I’ve been working from home since March 18, 2020 due to the “Shelter-In” order from our Governor Gavin Newsom due to the virus COVID-19.



Today is three months that I’ve been working from home and tomorrow I am taking my computer and monitors back to a thoroughly disinfected office for our formal return to the office on Monday, June 22nd. My feelings are mixed and I wanted to write about them today so I can remember all that went on during these three months.

I was prompted to write about this because I was speaking with my sister about things, we took for granted before COVID-19, things like trips to some place fun for a birthday celebration, which is something we’ve done every year. Lisa is going to be 60 this year and we can’t even plan something special for her. Our friend Lupe’s birthday is this Sunday and we can’t do something special for her either.

Lisa sent both Lupe and I this email this morning, “So funny how your perspective changes. All this time I have been thinking “What’s the big deal – It’s just a birthday. You’ll get another next year”. But now that it is hitting home with Lupe’s birthday and the fact that this year, I will be 60 and I wanted us to go somewhere nice to make a really good memory. Now this SUCKS!!!

This got me to thinking about how you never truly understand things until you put yourself in someone else’s shoes.  I thought it was so stupid that the teachers were doing teacher parades for the kids when they shut down the schools…until they went by my house and I saw how excited they were, waving at me and mom and how they were so happy to be doing something positive. It made me cry, it still makes me tear up when I remember, it’s a memory I will always have that no matter what, there are good people in the world.

So, I came home, I’ve never worked from home, but I figured I would be here for a few weeks, a month at the most so I set up shop in my living room. Not the best idea I’ve ever had! There was constant activity, mom going from the kitchen or laundry room to her room or the bathroom. My son and daughter doing the same, all day long, all of them with different schedules. Mom would forget I was working and just start talking to me and I didn’t want to be mean and tell her “Mom, I’m working!”

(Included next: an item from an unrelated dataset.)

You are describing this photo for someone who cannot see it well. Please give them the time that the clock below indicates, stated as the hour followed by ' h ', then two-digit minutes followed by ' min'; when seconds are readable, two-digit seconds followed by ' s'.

After a few weeks of this when they told us we would not be coming back for at least another month I set up my office in my “art studio” (a little corner of my bedroom where I had a small art desk and ten million art supplies.) This was much better, there were still interruptions but for the most part I could shut my door and have privacy. As I get older, I realize I need to focus more on what I’m doing and interruptions could cause me to make a costly error, luckily that has not happened.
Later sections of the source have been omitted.